_Provided data:_
—————
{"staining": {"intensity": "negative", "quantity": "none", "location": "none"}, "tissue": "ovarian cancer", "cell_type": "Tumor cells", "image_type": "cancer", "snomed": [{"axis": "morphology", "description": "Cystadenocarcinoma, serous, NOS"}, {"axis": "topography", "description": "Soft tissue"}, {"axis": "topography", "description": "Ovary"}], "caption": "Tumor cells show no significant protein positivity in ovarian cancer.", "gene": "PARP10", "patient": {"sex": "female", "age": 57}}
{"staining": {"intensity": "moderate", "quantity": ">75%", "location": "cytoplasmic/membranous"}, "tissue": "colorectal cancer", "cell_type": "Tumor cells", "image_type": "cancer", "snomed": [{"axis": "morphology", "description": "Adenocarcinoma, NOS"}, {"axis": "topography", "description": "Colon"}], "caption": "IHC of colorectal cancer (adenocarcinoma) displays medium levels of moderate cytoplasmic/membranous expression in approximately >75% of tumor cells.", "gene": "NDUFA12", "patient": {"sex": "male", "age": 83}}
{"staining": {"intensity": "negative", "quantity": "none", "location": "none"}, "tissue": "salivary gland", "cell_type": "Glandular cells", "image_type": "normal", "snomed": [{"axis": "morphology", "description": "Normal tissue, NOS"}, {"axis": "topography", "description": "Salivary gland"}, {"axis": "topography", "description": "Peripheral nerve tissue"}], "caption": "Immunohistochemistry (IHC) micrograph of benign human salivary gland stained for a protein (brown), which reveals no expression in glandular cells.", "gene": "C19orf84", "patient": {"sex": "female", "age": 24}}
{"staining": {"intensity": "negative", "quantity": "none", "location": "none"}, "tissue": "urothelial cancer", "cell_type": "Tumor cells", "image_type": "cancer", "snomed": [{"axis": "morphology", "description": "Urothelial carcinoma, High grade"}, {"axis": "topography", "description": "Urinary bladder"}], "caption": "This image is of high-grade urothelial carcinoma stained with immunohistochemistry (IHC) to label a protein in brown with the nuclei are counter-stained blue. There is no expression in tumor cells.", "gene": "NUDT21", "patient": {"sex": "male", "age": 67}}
—————
After reading the data above, print it all again exactly.

_Answer:_
{"staining": {"intensity": "negative", "quantity": "none", "location": "none"}, "tissue": "ovarian cancer", "cell_type": "Tumor cells", "image_type": "cancer", "snomed": [{"axis": "morphology", "description": "Cystadenocarcinoma, serous, NOS"}, {"axis": "topography", "description": "Soft tissue"}, {"axis": "topography", "description": "Ovary"}], "caption": "Tumor cells show no significant protein positivity in ovarian cancer.", "gene": "PARP10", "patient": {"sex": "female", "age": 57}}
{"staining": {"intensity": "moderate", "quantity": ">75%", "location": "cytoplasmic/membranous"}, "tissue": "colorectal cancer", "cell_type": "Tumor cells", "image_type": "cancer", "snomed": [{"axis": "morphology", "description": "Adenocarcinoma, NOS"}, {"axis": "topography", "description": "Colon"}], "caption": "IHC of colorectal cancer (adenocarcinoma) displays medium levels of moderate cytoplasmic/membranous expression in approximately >75% of tumor cells.", "gene": "NDUFA12", "patient": {"sex": "male", "age": 83}}
{"staining": {"intensity": "negative", "quantity": "none", "location": "none"}, "tissue": "salivary gland", "cell_type": "Glandular cells", "image_type": "normal", "snomed": [{"axis": "morphology", "description": "Normal tissue, NOS"}, {"axis": "topography", "description": "Salivary gland"}, {"axis": "topography", "description": "Peripheral nerve tissue"}], "caption": "Immunohistochemistry (IHC) micrograph of benign human salivary gland stained for a protein (brown), which reveals no expression in glandular cells.", "gene": "C19orf84", "patient": {"sex": "female", "age": 24}}
{"staining": {"intensity": "negative", "quantity": "none", "location": "none"}, "tissue": "urothelial cancer", "cell_type": "Tumor cells", "image_type": "cancer", "snomed": [{"axis": "morphology", "description": "Urothelial carcinoma, High grade"}, {"axis": "topography", "description": "Urinary bladder"}], "caption": "This image is of high-grade urothelial carcinoma stained with immunohistochemistry (IHC) to label a protein in brown with the nuclei are counter-stained blue. There is no expression in tumor cells.", "gene": "NUDT21", "patient": {"sex": "male", "age": 67}}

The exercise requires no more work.